### Aim of the task
Reproduce the lines below without any changes, from the first line through the line that contains "scientific name: Carum carvi", including both of these lines.

[Excerpt from a data file]
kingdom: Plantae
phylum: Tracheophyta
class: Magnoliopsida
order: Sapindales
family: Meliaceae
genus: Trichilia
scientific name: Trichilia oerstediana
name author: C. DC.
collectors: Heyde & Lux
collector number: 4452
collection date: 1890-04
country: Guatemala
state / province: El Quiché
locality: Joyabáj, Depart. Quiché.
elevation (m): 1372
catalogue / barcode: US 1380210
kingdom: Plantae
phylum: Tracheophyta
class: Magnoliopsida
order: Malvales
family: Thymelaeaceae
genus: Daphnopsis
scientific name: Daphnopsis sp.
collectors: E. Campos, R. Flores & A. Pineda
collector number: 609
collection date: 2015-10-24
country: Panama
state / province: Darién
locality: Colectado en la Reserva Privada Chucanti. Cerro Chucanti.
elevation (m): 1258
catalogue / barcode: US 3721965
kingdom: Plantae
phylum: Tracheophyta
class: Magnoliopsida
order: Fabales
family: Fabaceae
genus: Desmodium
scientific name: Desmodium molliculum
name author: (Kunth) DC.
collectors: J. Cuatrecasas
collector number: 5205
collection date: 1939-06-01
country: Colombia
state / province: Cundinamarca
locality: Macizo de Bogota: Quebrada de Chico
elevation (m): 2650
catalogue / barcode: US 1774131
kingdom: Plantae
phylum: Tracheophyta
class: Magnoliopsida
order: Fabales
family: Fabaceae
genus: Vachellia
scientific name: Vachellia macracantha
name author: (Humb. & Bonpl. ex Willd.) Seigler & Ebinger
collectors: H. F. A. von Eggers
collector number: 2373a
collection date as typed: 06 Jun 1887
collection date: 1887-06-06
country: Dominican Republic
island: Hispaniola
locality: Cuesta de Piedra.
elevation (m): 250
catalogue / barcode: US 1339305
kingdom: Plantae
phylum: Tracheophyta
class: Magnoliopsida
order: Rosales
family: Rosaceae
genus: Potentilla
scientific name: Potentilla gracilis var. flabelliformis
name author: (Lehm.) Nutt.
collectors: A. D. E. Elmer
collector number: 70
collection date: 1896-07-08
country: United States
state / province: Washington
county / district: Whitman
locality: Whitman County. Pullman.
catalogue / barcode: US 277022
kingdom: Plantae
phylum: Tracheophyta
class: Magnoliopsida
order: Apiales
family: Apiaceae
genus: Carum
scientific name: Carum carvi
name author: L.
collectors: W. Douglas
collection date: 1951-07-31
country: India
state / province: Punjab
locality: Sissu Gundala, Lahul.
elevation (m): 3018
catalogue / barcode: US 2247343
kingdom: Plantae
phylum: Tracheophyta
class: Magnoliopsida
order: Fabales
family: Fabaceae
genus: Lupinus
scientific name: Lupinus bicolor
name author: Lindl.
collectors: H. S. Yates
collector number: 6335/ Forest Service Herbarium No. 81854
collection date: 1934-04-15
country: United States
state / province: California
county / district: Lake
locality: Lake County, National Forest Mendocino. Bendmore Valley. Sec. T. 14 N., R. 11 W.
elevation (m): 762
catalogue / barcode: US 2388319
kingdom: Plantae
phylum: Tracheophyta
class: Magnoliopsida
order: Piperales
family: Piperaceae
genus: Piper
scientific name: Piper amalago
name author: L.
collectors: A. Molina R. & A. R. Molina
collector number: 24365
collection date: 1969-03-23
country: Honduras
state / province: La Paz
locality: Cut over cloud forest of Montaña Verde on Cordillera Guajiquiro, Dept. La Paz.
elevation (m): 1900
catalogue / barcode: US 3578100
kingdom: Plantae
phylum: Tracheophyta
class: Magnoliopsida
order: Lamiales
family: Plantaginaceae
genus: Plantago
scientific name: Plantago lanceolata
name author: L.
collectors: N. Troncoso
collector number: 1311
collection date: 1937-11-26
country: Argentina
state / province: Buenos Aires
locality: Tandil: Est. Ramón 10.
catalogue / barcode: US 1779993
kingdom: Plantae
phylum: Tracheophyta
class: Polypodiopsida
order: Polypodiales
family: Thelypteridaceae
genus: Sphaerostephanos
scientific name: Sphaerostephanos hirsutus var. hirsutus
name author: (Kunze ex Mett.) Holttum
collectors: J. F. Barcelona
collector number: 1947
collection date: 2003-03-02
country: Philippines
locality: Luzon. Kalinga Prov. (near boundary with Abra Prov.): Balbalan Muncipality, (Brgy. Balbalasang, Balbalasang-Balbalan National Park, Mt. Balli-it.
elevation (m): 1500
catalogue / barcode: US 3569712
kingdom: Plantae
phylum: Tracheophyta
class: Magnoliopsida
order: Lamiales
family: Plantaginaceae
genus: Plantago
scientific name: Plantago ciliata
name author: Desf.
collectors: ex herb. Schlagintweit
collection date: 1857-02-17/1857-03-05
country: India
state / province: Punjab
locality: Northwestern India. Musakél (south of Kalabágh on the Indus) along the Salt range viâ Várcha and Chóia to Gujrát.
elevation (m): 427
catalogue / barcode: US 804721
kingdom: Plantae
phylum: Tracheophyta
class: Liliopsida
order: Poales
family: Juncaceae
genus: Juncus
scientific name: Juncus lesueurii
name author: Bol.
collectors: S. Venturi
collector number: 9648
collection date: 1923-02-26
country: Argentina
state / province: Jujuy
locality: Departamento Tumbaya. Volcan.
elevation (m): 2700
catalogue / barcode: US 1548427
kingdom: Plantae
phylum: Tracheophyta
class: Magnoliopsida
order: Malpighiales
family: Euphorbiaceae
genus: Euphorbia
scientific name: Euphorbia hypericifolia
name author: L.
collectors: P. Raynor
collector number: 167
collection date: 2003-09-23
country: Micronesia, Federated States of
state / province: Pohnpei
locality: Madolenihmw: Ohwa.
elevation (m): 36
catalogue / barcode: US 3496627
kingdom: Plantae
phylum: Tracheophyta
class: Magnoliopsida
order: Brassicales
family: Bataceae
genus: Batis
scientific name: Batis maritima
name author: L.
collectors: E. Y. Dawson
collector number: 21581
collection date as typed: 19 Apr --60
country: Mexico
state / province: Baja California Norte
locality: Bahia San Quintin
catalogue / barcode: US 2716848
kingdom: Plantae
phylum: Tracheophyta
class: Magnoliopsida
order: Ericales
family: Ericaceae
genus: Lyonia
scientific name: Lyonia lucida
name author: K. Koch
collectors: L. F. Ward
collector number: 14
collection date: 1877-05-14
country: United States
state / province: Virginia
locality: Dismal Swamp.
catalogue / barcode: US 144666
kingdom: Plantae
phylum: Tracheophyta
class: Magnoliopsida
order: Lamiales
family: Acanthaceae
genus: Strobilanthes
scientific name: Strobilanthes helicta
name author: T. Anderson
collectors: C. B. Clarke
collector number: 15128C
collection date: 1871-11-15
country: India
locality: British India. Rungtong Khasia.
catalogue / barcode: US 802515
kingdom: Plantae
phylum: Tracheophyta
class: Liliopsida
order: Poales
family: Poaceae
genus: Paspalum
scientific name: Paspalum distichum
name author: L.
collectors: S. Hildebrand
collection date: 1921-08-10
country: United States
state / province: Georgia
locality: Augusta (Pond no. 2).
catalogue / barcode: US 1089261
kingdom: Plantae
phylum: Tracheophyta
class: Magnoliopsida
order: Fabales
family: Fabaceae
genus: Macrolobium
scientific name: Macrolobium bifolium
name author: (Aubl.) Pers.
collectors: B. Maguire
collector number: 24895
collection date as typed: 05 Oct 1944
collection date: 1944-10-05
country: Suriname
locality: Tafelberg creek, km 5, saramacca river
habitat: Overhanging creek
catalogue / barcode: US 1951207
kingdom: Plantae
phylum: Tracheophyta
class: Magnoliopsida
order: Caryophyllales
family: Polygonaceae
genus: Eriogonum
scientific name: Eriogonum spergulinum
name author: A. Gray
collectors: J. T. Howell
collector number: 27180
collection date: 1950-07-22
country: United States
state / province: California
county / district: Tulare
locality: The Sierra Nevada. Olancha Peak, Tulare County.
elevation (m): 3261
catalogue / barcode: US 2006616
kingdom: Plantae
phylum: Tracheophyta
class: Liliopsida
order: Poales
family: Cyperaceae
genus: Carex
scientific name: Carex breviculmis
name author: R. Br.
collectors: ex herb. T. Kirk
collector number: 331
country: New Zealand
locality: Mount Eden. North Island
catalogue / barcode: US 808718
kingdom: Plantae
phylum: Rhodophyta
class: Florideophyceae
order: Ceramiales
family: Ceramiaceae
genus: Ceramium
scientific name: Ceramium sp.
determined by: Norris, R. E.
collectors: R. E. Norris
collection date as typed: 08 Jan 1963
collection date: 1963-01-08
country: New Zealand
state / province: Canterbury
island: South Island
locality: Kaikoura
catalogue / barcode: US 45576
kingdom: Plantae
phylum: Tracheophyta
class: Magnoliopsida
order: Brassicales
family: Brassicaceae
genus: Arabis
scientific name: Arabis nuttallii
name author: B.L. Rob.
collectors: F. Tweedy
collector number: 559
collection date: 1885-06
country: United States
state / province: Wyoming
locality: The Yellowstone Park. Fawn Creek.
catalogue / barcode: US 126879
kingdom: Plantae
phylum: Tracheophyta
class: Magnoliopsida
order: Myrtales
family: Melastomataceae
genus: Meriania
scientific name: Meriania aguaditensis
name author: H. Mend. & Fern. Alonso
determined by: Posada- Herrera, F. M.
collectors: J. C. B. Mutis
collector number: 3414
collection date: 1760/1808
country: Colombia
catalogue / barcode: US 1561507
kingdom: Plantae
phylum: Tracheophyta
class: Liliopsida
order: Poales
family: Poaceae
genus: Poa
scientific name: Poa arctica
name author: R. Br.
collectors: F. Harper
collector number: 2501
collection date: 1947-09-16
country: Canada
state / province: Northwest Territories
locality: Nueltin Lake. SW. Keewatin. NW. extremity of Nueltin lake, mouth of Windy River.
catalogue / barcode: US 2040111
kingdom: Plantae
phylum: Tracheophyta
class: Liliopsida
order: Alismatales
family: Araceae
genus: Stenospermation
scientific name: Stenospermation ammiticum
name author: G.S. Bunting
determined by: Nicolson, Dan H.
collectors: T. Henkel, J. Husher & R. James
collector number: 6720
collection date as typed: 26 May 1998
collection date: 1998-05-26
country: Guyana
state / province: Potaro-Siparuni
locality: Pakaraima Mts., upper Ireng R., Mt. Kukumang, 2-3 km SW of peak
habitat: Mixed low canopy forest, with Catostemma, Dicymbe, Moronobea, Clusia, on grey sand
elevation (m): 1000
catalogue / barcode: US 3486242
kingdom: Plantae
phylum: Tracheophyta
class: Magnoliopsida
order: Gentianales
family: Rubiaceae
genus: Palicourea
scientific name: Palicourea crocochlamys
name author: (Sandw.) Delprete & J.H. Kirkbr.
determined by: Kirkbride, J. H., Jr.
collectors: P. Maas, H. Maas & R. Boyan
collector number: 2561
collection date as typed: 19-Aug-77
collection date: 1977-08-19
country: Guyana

### Answer in full
kingdom: Plantae
phylum: Tracheophyta
class: Magnoliopsida
order: Sapindales
family: Meliaceae
genus: Trichilia
scientific name: Trichilia oerstediana
name author: C. DC.
collectors: Heyde & Lux
collector number: 4452
collection date: 1890-04
country: Guatemala
state / province: El Quiché
locality: Joyabáj, Depart. Quiché.
elevation (m): 1372
catalogue / barcode: US 1380210
kingdom: Plantae
phylum: Tracheophyta
class: Magnoliopsida
order: Malvales
family: Thymelaeaceae
genus: Daphnopsis
scientific name: Daphnopsis sp.
collectors: E. Campos, R. Flores & A. Pineda
collector number: 609
collection date: 2015-10-24
country: Panama
state / province: Darién
locality: Colectado en la Reserva Privada Chucanti. Cerro Chucanti.
elevation (m): 1258
catalogue / barcode: US 3721965
kingdom: Plantae
phylum: Tracheophyta
class: Magnoliopsida
order: Fabales
family: Fabaceae
genus: Desmodium
scientific name: Desmodium molliculum
name author: (Kunth) DC.
collectors: J. Cuatrecasas
collector number: 5205
collection date: 1939-06-01
country: Colombia
state / province: Cundinamarca
locality: Macizo de Bogota: Quebrada de Chico
elevation (m): 2650
catalogue / barcode: US 1774131
kingdom: Plantae
phylum: Tracheophyta
class: Magnoliopsida
order: Fabales
family: Fabaceae
genus: Vachellia
scientific name: Vachellia macracantha
name author: (Humb. & Bonpl. ex Willd.) Seigler & Ebinger
collectors: H. F. A. von Eggers
collector number: 2373a
collection date as typed: 06 Jun 1887
collection date: 1887-06-06
country: Dominican Republic
island: Hispaniola
locality: Cuesta de Piedra.
elevation (m): 250
catalogue / barcode: US 1339305
kingdom: Plantae
phylum: Tracheophyta
class: Magnoliopsida
order: Rosales
family: Rosaceae
genus: Potentilla
scientific name: Potentilla gracilis var. flabelliformis
name author: (Lehm.) Nutt.
collectors: A. D. E. Elmer
collector number: 70
collection date: 1896-07-08
country: United States
state / province: Washington
county / district: Whitman
locality: Whitman County. Pullman.
catalogue / barcode: US 277022
kingdom: Plantae
phylum: Tracheophyta
class: Magnoliopsida
order: Apiales
family: Apiaceae
genus: Carum
scientific name: Carum carvi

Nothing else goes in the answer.